The Angles of Audain Art Museum

The Audian Art Museum in Whistler, BC is a stunning showcase of British Columbia art, offering breathtaking works from the province’s First Peoples through to its contemporary masters. It was established by Vancouver home builder and philanthropist Michael Audain over four years, beginning with an agreement in 2012 to construct a 25,000-square-foot museum to house Michael and Yoshiko Audain’s BC art collection—the area doubled to 56,000 square feet later in 2013.

The building’s interior and exterior steel stud framing, insulation, and interior and exterior drywall were completed by BCWCA member Nova Drywall Systems Inc., and earned the company the association’s 2016 Best Interior Project award.

The building was unique because it is a 56,000-square-foot, two-storey art museum built on the Fitzsimmons Creek food plain, said Ken Campbell, project manager for Nova Drywall Systems. The building is designed to withstand a 500-year flood of Fitzsimmons Creek by being build 15 feet off the ground.

“This meant that a significant amount of structural design was required to assure the performance of the exterior steel stud framing to ensure protection from not only flood and seismic events, but the extreme weather conditions that occur at a ski resort,” said Campbell.

To achieve this, the foundation is concrete and the lower floor is suspended on five concrete piers. “All of the work to the exterior and underside of the project had to be performed on scissor and boom lifts,” said Richard Newsham, chief estimator with Nova Drywall Systems. “When it rained this was not an easy task. The builder was also required to remove the fewest number of trees possible, so working between the trees and building was often a challenge.

Most of the interior steel stud and drywall work was completed on angles with walls reaching heights of 17 feet. The location where two off angles met was the location of the most challenge, said Newsham.

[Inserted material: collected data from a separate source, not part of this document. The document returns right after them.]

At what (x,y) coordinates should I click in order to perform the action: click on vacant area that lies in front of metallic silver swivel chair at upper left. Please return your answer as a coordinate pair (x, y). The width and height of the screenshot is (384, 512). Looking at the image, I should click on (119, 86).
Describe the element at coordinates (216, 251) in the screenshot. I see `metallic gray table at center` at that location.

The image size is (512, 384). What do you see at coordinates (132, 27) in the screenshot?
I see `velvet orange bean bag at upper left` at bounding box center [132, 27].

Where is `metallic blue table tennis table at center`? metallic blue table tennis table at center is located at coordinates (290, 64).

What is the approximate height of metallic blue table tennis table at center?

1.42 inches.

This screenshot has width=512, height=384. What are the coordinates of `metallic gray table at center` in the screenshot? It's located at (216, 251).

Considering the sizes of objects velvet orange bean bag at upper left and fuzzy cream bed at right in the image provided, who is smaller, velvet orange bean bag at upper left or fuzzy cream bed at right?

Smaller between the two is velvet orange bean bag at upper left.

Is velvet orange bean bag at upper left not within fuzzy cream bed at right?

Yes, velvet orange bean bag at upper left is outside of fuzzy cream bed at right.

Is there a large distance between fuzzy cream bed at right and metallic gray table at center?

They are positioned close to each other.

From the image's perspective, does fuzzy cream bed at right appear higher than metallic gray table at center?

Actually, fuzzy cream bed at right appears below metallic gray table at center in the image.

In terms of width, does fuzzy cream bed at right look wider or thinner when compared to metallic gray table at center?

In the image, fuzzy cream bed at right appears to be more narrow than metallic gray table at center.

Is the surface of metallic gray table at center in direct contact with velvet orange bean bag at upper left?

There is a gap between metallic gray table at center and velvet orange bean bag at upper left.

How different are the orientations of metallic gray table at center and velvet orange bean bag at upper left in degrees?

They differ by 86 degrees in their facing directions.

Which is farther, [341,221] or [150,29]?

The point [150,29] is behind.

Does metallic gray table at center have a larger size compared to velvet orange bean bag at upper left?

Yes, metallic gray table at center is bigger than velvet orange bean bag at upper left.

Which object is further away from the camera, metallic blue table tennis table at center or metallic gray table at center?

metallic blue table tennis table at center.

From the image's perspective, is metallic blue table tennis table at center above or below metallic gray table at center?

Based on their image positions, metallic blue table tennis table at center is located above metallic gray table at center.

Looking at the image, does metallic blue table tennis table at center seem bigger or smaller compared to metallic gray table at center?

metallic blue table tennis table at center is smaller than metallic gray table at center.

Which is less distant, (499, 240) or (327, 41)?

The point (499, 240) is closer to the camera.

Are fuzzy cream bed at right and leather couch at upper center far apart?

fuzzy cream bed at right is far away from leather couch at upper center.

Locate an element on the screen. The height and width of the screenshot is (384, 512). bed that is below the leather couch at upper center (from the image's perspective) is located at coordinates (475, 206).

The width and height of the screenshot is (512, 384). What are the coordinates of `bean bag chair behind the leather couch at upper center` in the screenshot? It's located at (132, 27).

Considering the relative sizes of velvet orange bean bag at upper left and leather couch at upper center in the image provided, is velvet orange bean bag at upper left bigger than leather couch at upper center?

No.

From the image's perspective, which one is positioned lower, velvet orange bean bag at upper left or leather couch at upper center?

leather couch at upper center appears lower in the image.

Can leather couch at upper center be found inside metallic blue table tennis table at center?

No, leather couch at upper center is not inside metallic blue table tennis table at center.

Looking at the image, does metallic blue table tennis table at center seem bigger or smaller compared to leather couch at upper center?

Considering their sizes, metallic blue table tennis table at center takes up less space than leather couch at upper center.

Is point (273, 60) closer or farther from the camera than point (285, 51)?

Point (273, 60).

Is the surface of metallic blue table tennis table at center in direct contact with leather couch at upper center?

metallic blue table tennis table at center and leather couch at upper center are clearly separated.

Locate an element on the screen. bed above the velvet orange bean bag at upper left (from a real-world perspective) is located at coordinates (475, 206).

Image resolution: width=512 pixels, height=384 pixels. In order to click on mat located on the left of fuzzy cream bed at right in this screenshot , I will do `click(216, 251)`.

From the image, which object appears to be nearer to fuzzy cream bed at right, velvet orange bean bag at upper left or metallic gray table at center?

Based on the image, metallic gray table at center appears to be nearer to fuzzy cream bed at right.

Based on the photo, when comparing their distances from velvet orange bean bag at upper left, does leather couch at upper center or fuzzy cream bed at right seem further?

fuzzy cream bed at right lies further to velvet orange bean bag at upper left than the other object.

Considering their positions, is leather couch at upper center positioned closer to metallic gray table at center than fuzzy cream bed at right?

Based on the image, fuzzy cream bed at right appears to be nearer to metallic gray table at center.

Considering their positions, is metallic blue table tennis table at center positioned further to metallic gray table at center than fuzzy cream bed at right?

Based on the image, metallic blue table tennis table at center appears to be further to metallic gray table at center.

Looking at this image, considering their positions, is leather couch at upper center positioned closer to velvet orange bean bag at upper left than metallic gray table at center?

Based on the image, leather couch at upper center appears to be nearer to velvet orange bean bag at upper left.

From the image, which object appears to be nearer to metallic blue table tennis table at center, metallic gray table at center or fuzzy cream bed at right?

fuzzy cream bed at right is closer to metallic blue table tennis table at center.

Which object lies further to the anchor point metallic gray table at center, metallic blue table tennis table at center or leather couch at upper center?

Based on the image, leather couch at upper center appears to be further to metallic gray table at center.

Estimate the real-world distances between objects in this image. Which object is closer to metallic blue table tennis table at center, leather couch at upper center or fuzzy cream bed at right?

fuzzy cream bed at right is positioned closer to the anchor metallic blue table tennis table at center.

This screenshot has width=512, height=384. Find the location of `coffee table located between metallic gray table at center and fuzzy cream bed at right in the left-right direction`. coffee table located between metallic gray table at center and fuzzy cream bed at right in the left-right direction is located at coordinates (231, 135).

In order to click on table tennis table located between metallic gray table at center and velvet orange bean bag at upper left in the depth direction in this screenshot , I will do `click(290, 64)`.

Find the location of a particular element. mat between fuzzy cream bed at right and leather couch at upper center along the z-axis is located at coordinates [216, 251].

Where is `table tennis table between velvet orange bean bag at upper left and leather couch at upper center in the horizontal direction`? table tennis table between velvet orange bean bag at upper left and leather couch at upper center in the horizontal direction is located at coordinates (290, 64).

“On the exterior, having to work together with the engineer and the architect to provide the profiles that were expected along with maintaining structural integrity for wind and snow loads and conform to the seismic codes was not easy,” he said. “Our site superintendent and engineering firm deserve the credit for solving this puzzle.”

On the interior in the same location, the challenge was the same, compounded by people looking for straight lines and finished surfaces. “Again our supervisory team deserves all the credit here,” said Newsham.

“Nearly all areas are of a non-typical design and required skilled supervision and workers to create the off angles and sloped walls,” said Campbell. “All walls are to a level 5 finish.”

“Getting it right the first time” was the key to completing a level 5 finish in such a challenging environment, said Newsham. “Light checking 18’ high walls is the only way to make sure you have a flat surface. Our tradesmen gave us the finish that was demanded by the designer.”

“You can see the skill of the layout and framing crews, and the precision drywall required to create the high end product requirements of a museum that truly stands out among the world class buildings and architecture found in Whistler,” added Campbell.